Jugando a fútbol a 4000 metros de altura

Posted on by Juan Carlos Castresana
Imagen portada

Durante mi estancia en el Lago Titicaca y dado que está situado dividiendo dos países, visité diferentes localizaciones tanto en Perú como en Bolívia. Las islas Amantaní y Taquile a varias horas de Puno, en Perú y la Isla del Sol y Copacabana en Bolívia. Curioso fue el poder jugar un partido de fútbol en la isla de Amantaní con varios europeos y locales.

Puno es la mayor ciudad que rodea el lago. Aunque no es muy rica, la gente vive relativamente acomodada ya que el turismo que trae el lago se asienta en los hoteles, restaurantes y comercios de la urbe. Las islas son diferentes. En cada una de ellas viven más de cuatro mil personas y las comodidades son más bien escasas.

En mi visita a la casa de Norma en la isla Amantaní pude comprobar que no disponían de ningún hospital o sistema médico, se puede verificar al ver el estado de la dentadura de la mayoría, no hay medicamentos, pero eso no les quita la sonrisa. Lo único que podían hacer era acercarse a Puno en barco, un trayecto de aproximadamente cinco horas.
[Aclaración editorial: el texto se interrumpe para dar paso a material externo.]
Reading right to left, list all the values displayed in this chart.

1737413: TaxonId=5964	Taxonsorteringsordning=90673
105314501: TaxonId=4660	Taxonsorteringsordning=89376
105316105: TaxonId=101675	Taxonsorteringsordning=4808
A los indios quechuas que viven en la isla les encanta seguir viviendo ahí. Son felices. La agricultura les da todo lo que necesitan. Aunque algunos de los muchachos decide emigrar a Puno y cambiar esa vida que tienen, muchos todavía se quedan en la isla. Disponen de dos pequeños colegios y otros muchos se organizan entre las propias famílias para ir enseñándoles.
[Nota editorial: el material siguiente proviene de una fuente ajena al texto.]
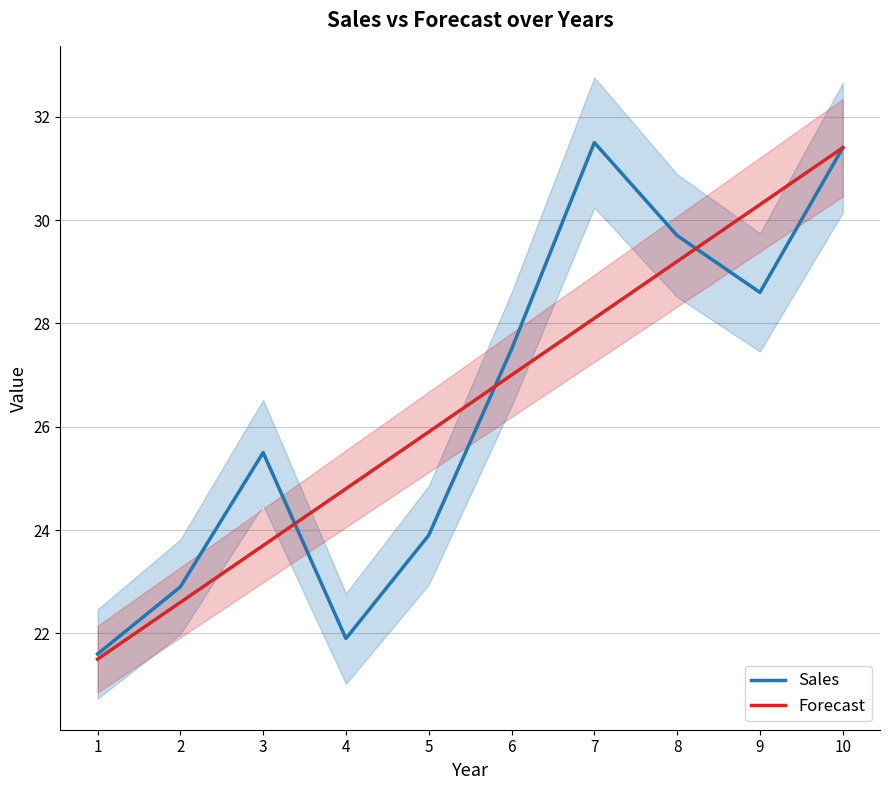

Is it true that Forecast equals 12.5 at 6?

False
Los jóvenes tienen a su disposición una cancha de baloncesto y dos campos de fútbol, uno de ellos tiene hasta graderío para cuando se organizan partidos. Aprovechando la ocasión, con todo un grupo de extranjeros que estaban visitando la isla jugamos un partido de fútbol contra los locales. No tardamos en mostrar las señales de fatiga típicas de estar jugando a fútbol a 4000 metros de altura. Nos ahogábamos para el tiempo que llegábamos a la portería contraria, y aunque parezca una excusa de perder más de 2-8, fue un momento de felicidad general.

Todos los niños pequeños y los no tan niños, pues muchos adultos dejaron sus obligaciones para el gran evento del momento, cómo los locales ganaban a los europeos al fútbol. Las gradas se llenaron y la gente iba animando y haciendo fotos con nuestras propias cámaras. Se rompió la monotonía en un día que el deporte ayudó a crear un ambiente de unión.